Import Tasks¶
One interesting and very useful feature that characterizes Rulex Factory is being able to work with and within data. In order to do this, users need to import their data onto Rulex Factory.
Importing data into the Factory basically means importing data from an already existing source and transform these data into a table called dataset.
Data can be imported from many sources:
From file
From database
From other data structures of Rulex Platform itself.
By defining the new dataset from scratch.
Rulex Factory provides users with different import tasks that allow to perform these operations. First and foremost, users need to define what they want their data to look like and, based on this, decide which task will be used. Users can then easily visualize the selected task by dragging and dropping it directly onto the stage from the Task panel located on the right.
Import from File¶
Users can import their data directly from files. Rulex Factory supports many file formats:
Excel
Parquet
Pdf
Json
Text
Word
Xml
and this list is going to be increased in the future.

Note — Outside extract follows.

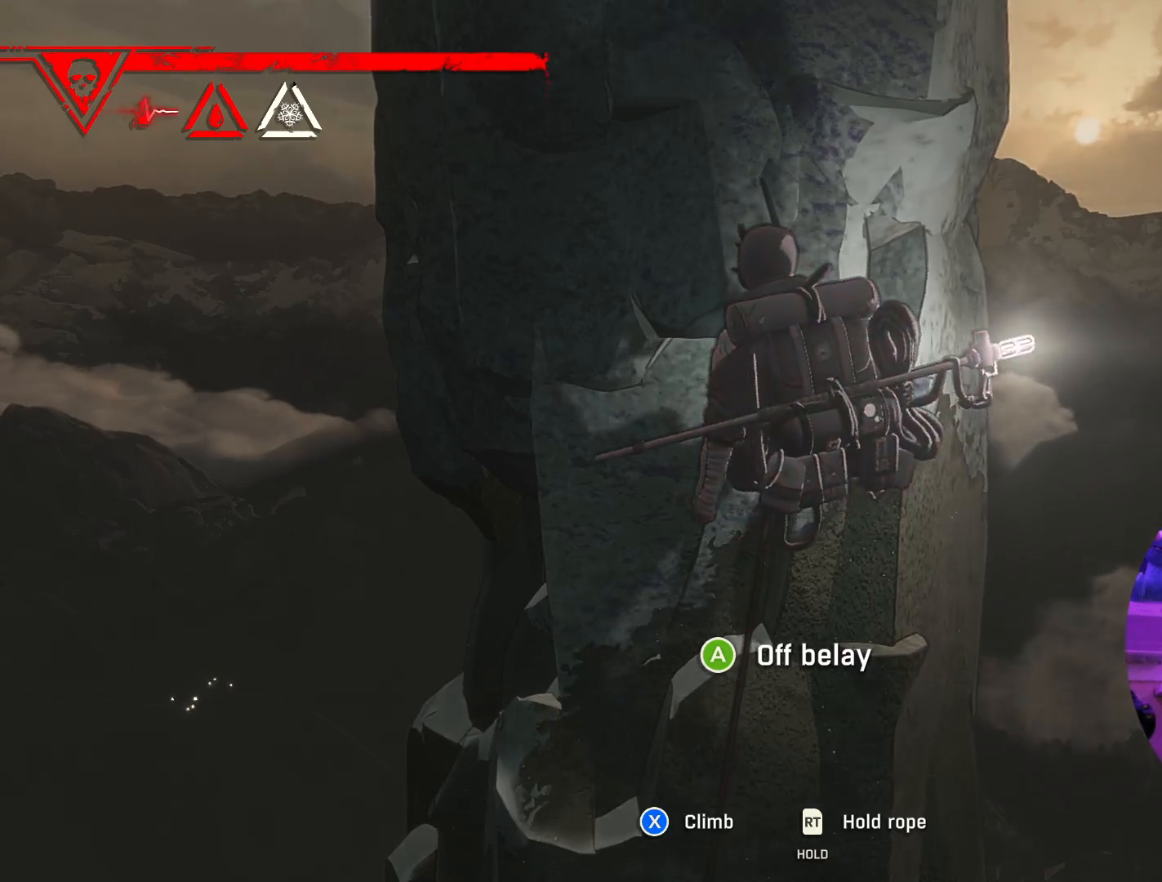
{"buttons": [], "left_stick": "center", "right_stick": "center", "events": []}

Consequently, the available Import from File Tasks in Rulex Factory are listed below:
While Rulex Factory presents a dedicated task for each different file format, the support for different type of sources connection (local or remote as Sharepoint, S3 buckets and so on) is integrated in every task. As the configuration of the connection to the file is shared by all Import from file tasks, it will be described in this page.

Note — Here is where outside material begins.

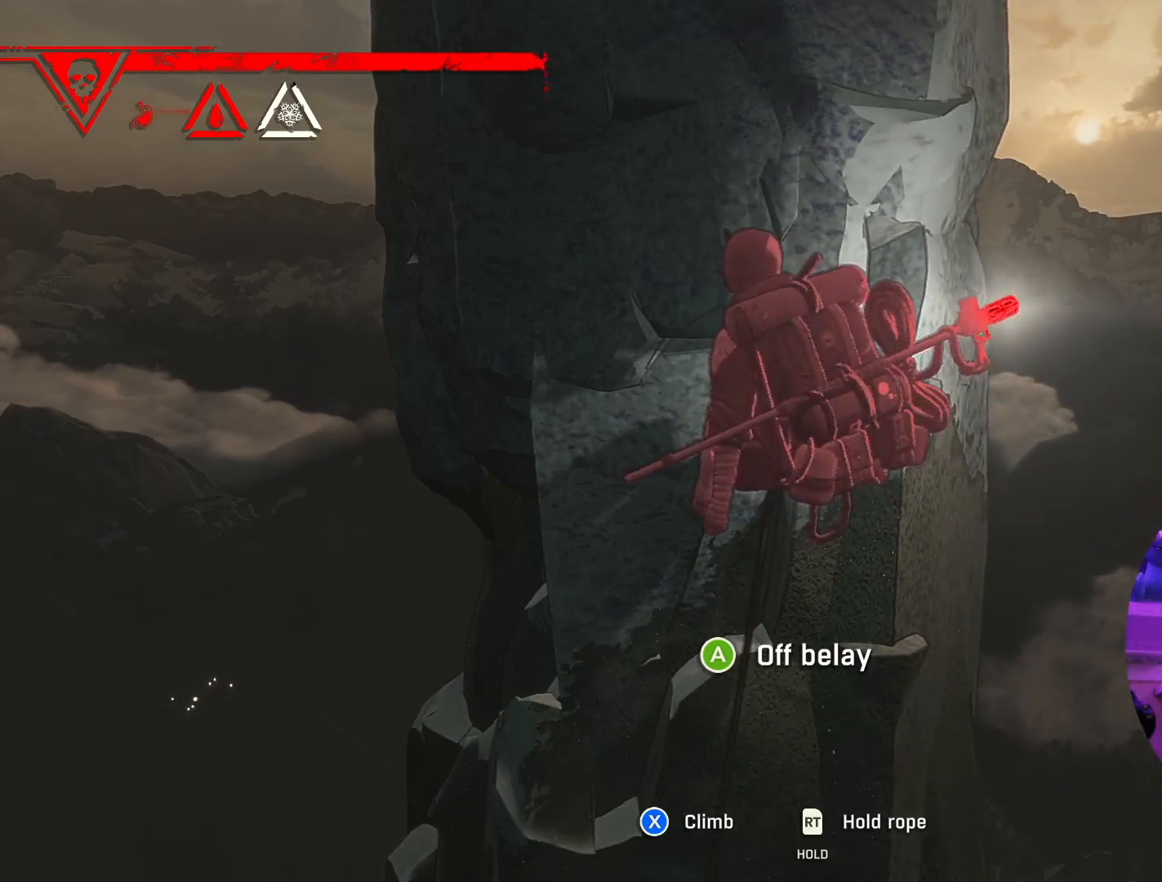
{"buttons": [], "left_stick": "center", "right_stick": "center", "events": [[50, "X", "down"], [233, "X", "up"]]}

As previously explained, all the import from file tasks share some common features and options. Each import task has its own Options tab and Table Preview pane, which are the same for each task. However, the Configuration tab is different for each import task. To better understand how to configure the selected import task, please refer to the dedicated pages for each task.

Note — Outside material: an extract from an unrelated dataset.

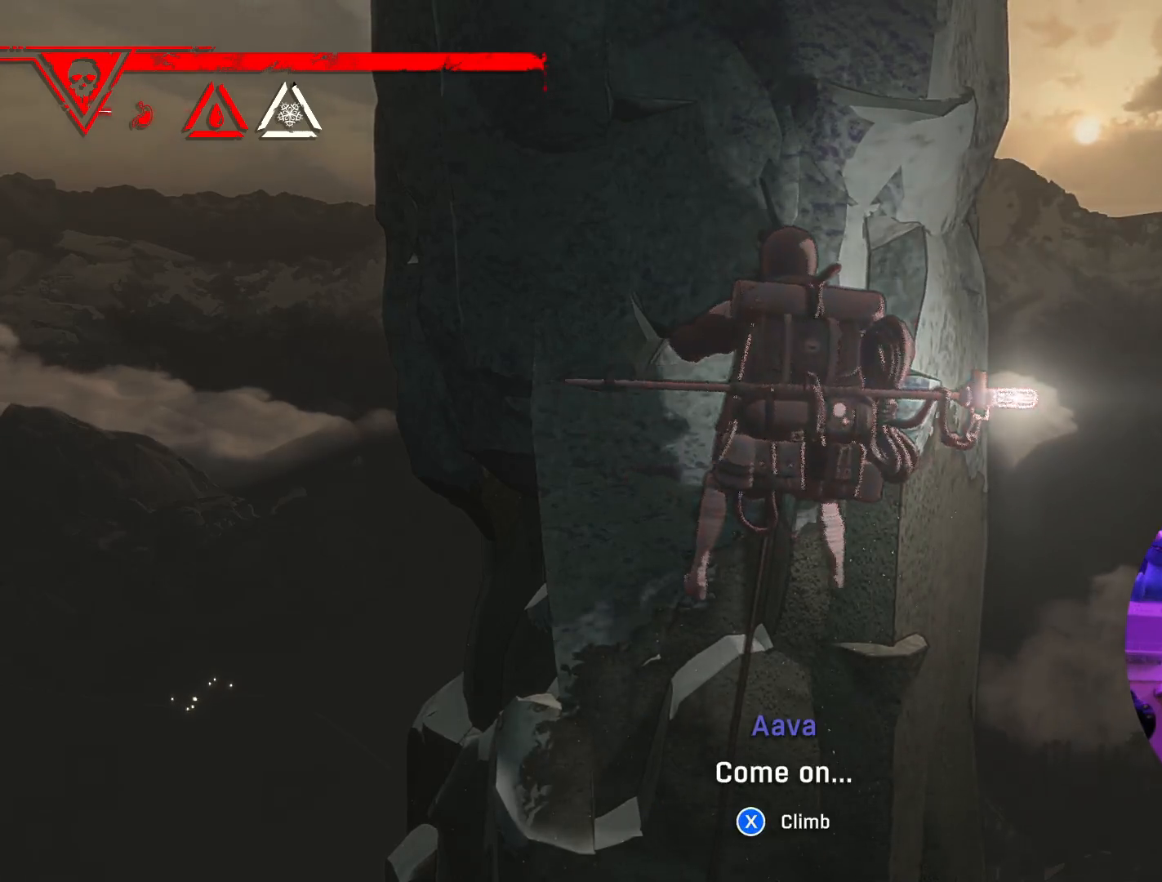
{"buttons": [], "left_stick": "center", "right_stick": "up", "events": [[17, "right_stick", "up"]]}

The Options panel is divided into two more panes:
The File Options
Location controller
In the Location controller, users have the possibility to choose files or folders they want to import.
Before choosing the actual file or folder, users should define the filesystem to which Rulex Factory has to connect.
Filesystem connection can be defined by using two different connection types:
Saved connection
Custom connection
Note
If users decide to configure a Saved connection, first they need to retrieve from the Explorer their previously saved Filesystem Resource. By clicking on the three dots on the right, users can choose a filesystem resource they have already been saved in the environment. Indeed, these resources can be reused in other tasks or flows.
A Custom connection is a type of connection set up in the task itself. It allows to add a new connection to one of the supported remote Filesystems or to a Local Filesystem (e.g. your machine disk) and to use it in the current import task only.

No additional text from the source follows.